FINA, the international governing body for aquatic sports, has come under fire from USA Swimming for setting a fixed maximum water temperature for open water events that does not meet US standards introduced after the death of American swimmer Fran Crippen in 2010.
During its meeting in Barcelona this week, where the 2013 World Championships get under way tomorrow, FINA agreed to set an upper limit of 31 degrees Celcius for open water events, compared with the 29.45 Celsius set by USA Swimming for domestic competitions.
FINA had previously suggested a 30 degrees Celsius upper limit, but amended it following a study carried out by the University of Otago in New Zealand, in collaboration with FINA, the International Olympic Committee and the International Triathlon Union.
Cornel Marculescu, executive director of FINA said: "They told us 31 and that’s what we decided on. It’s not a matter of being happy or not happy. It was a scientific study and that’s what we are following."
But USA Swimming said it had asked its athletes to consider not competing in events outside of USA.
In a statement, the domestic governing body said: "The safety of our athletes is extremely important to USA Swimming. When it comes to international open water competition, we would advise our athletes not to compete if the water temperature is above 29.45°C degrees.

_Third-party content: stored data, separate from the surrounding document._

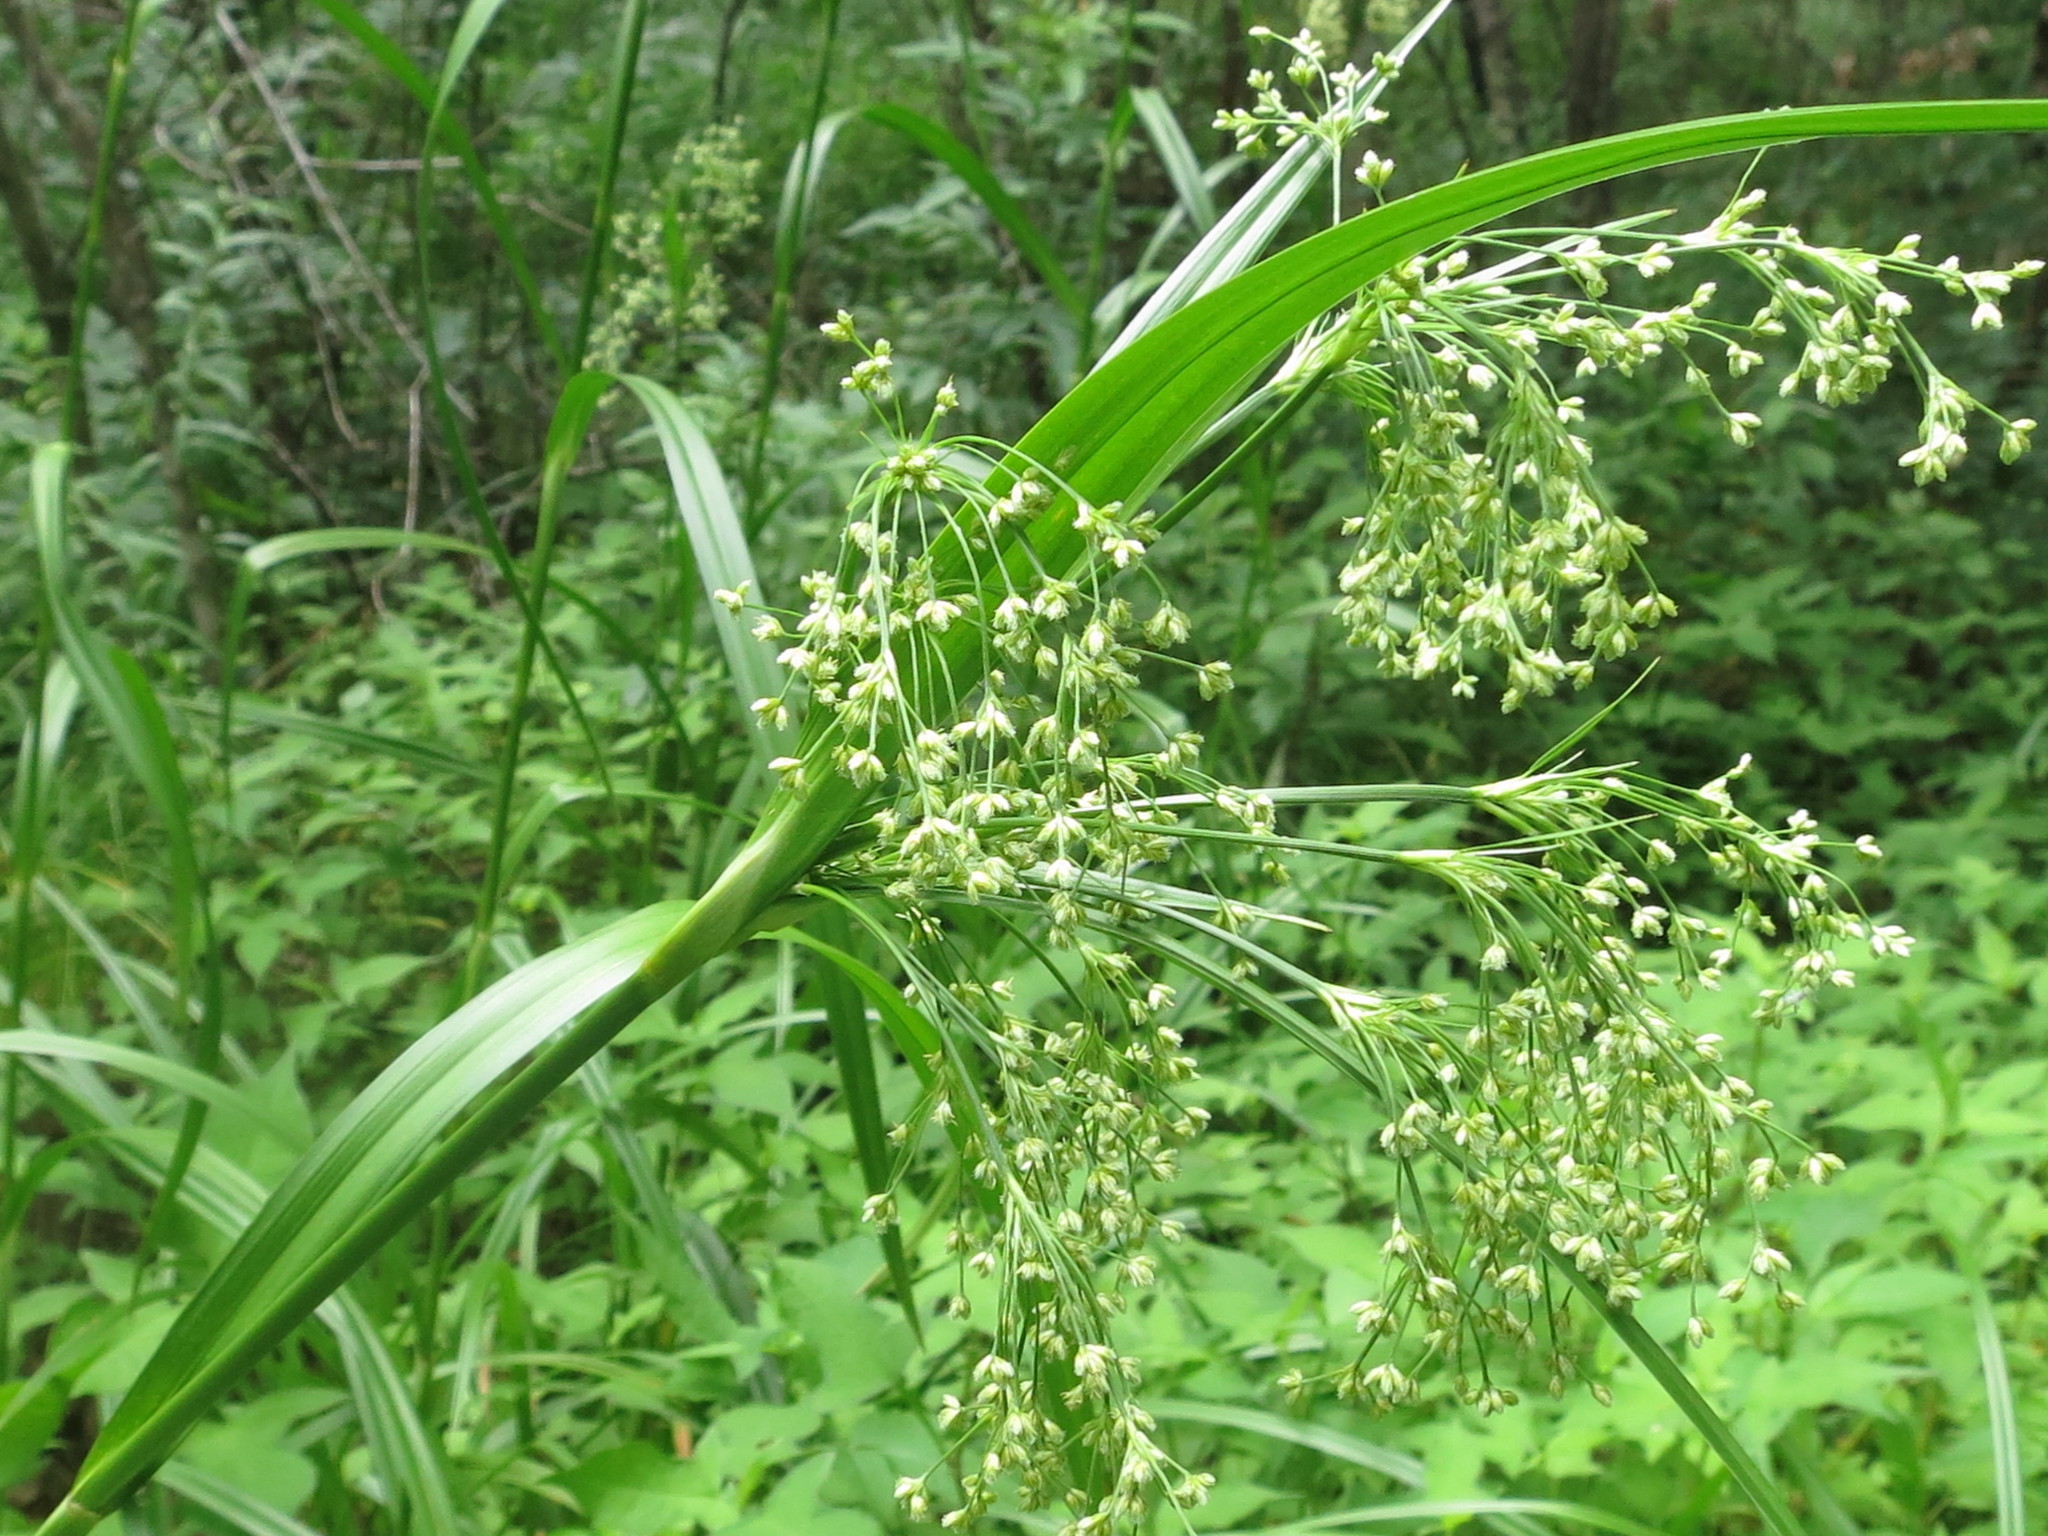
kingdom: Plantae
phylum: Tracheophyta
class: Liliopsida
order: Poales
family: Cyperaceae
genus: Scirpus
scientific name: Scirpus lushanensis
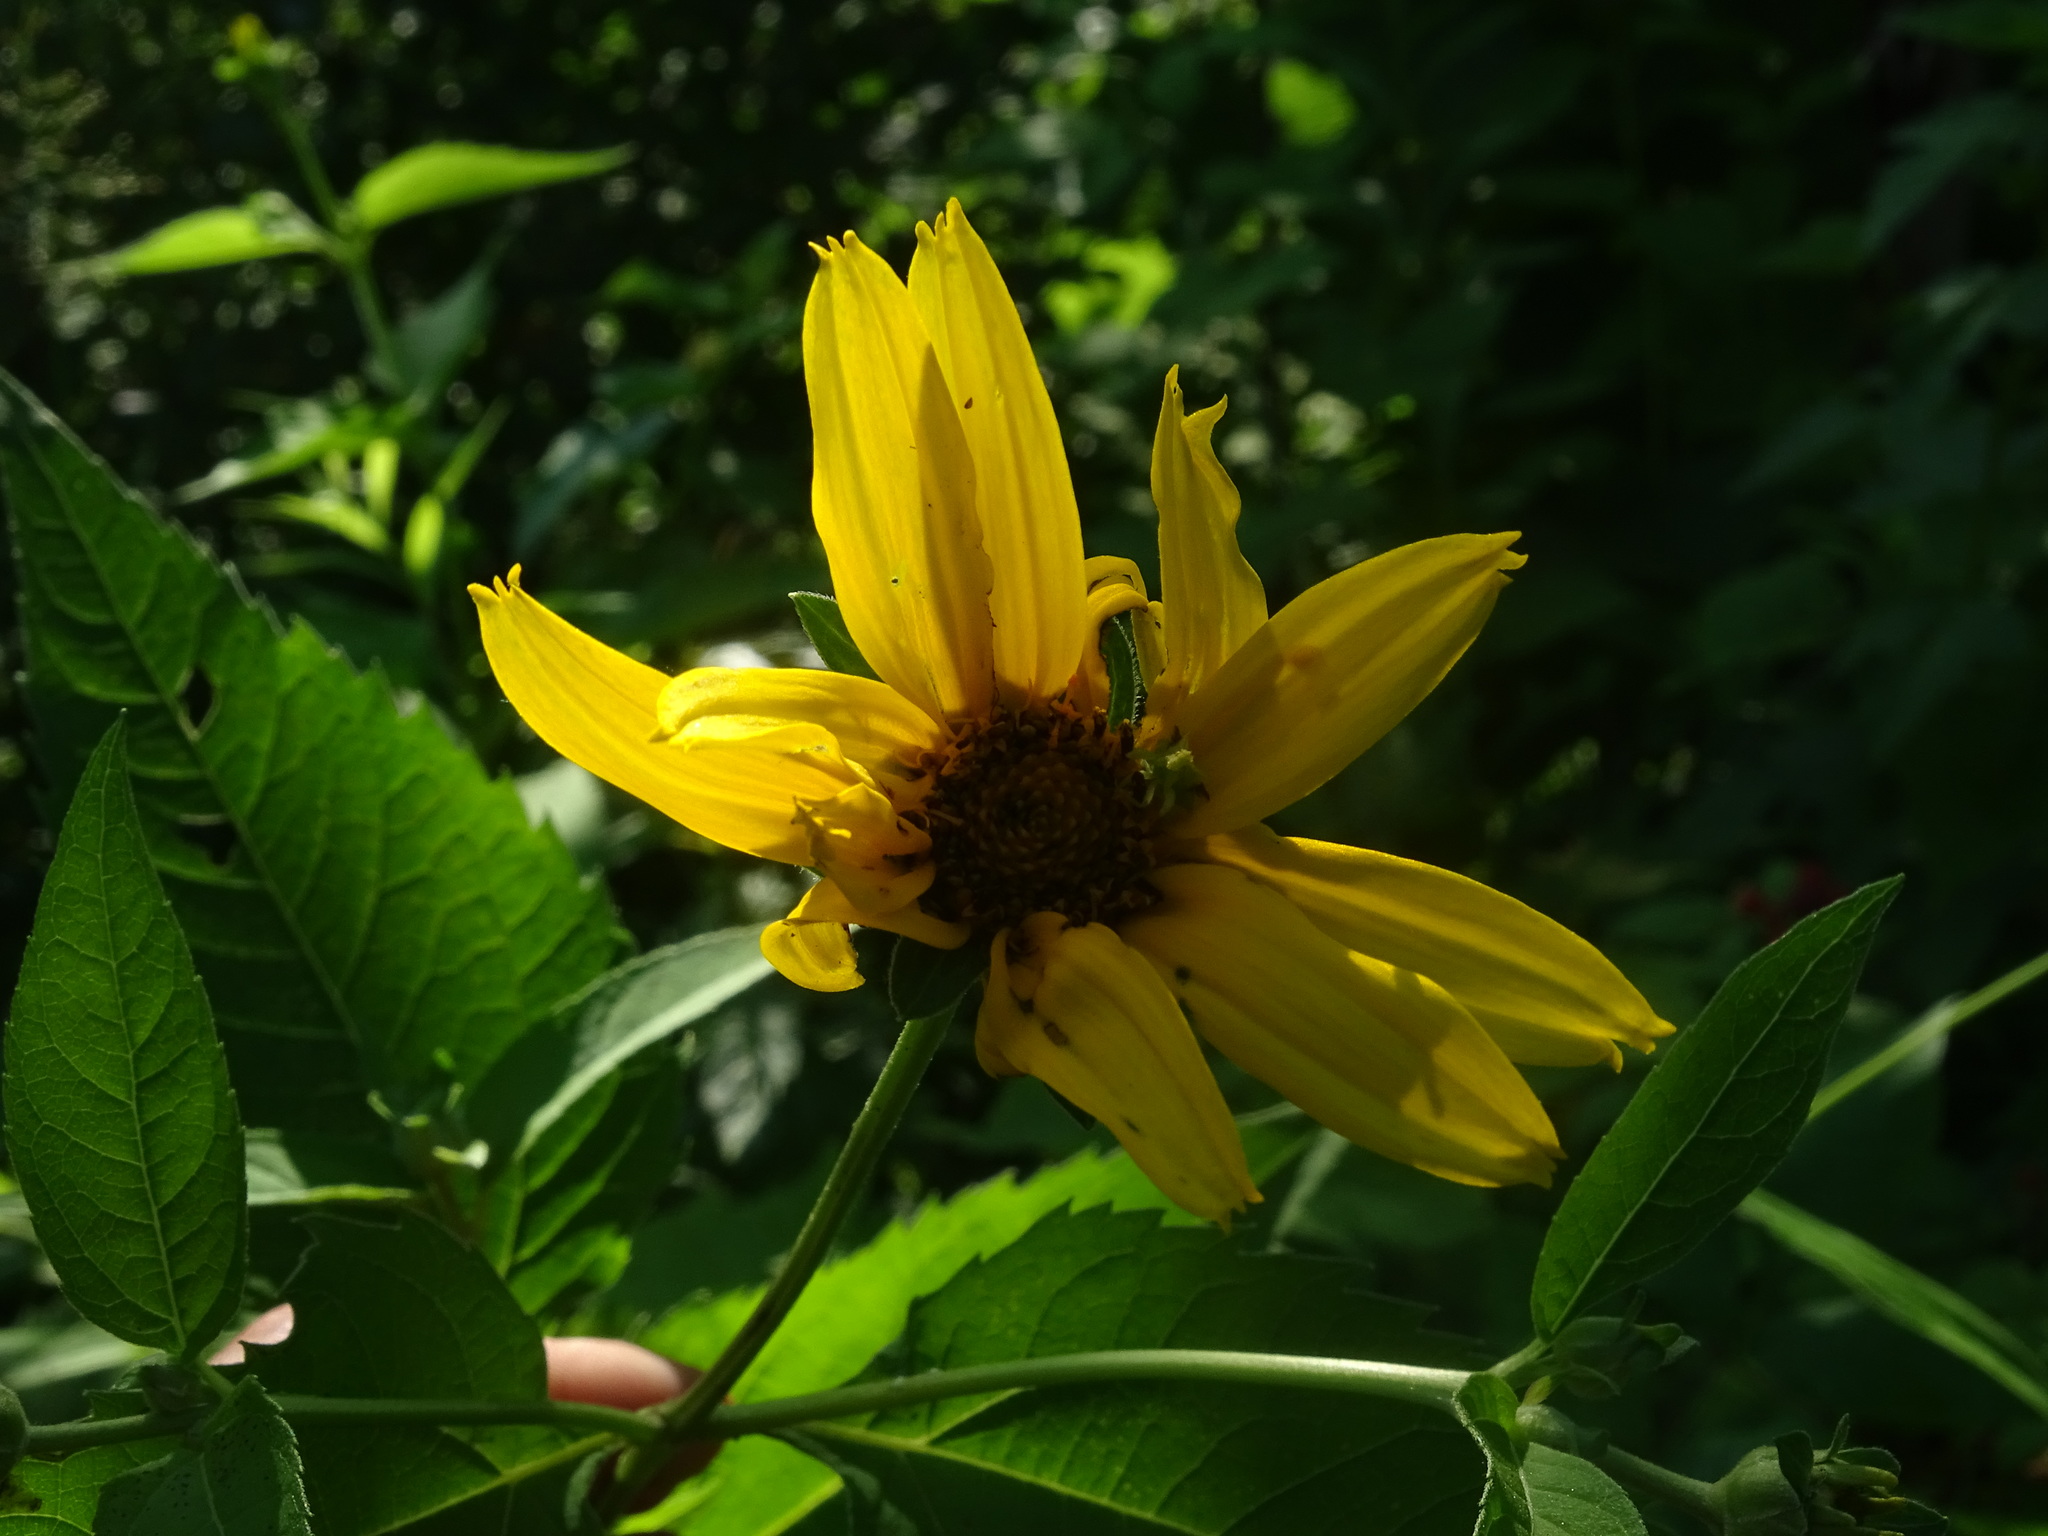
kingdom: Plantae
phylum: Tracheophyta
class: Magnoliopsida
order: Asterales
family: Asteraceae
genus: Heliopsis
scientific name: Heliopsis helianthoides
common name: False sunflower
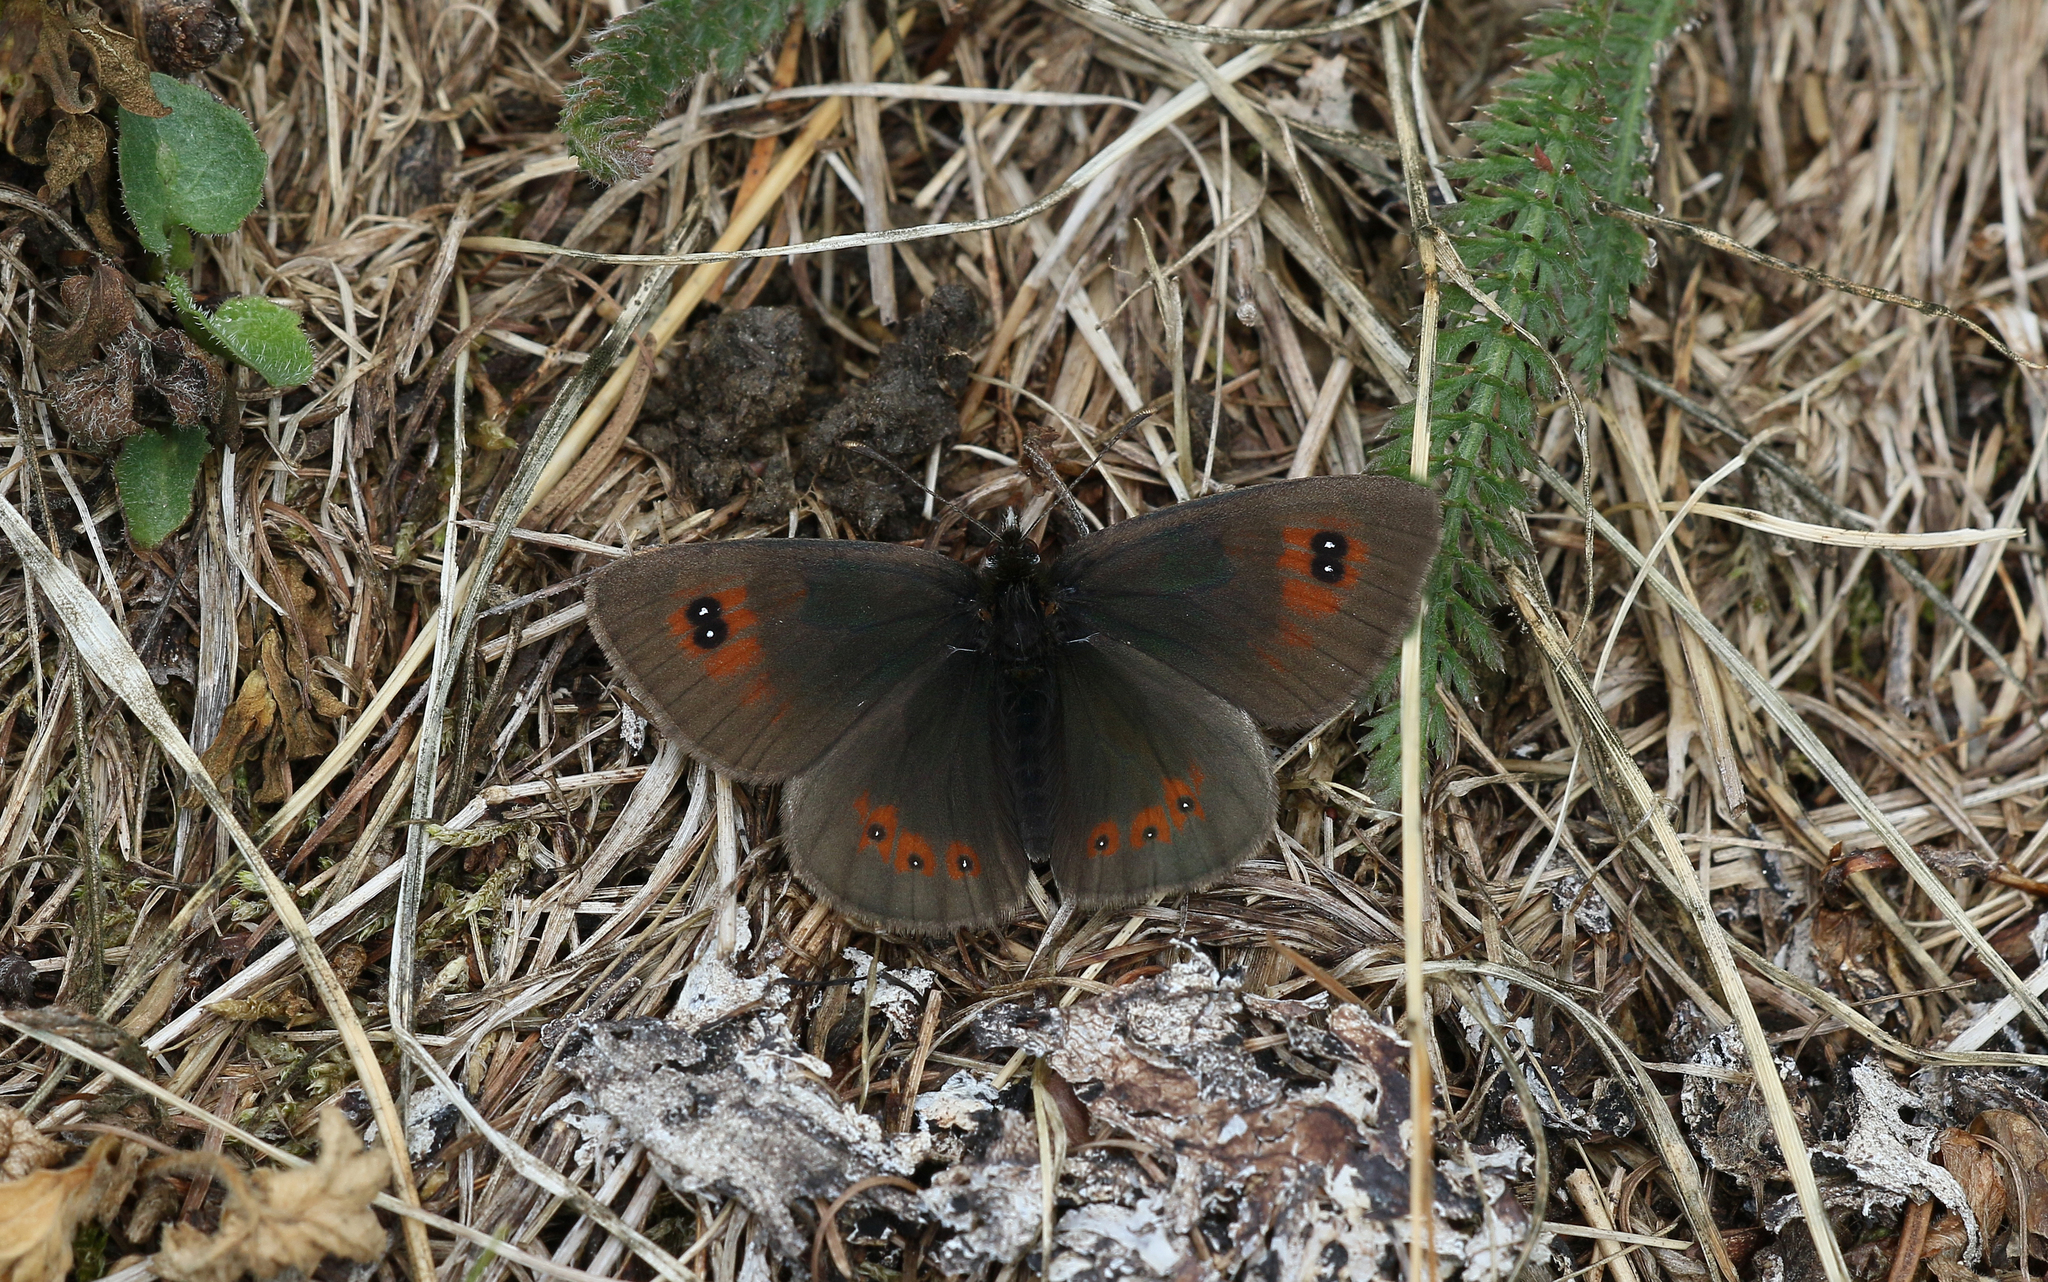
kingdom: Animalia
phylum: Arthropoda
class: Insecta
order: Lepidoptera
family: Nymphalidae
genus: Erebia
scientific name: Erebia cassioides
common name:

"If the athlete does decide to swim, USA Swimming will ask them to sign a waiver and release. That being said, our onsite staff will carry out their normal roles as long as US athletes are competing regardless of conditions."
Crippen, a world championship bronze medallist, died after losing consciousness in a 10-kilometre open water swimming World Cup race in Fujairah in the United Arab Emirates in October 2010. He was the first swimmer to die in an open water race overseen by FINA.
Doctors said that Crippen’s death was caused by severe fatigue but police investigated the incident amid claims that the hot conditions might have been a contributory factor.
The organisers stated that the water temperatures were 30 degrees Celsius although some of the swimmers claimed that they were actually 10 degrees higher and complained about the lack of shade at the course, given the desert location.
There has long been a rule that water temperatures for open water swimming should be no lower than 16 degrees Celsius, but there had previously been no upper limit.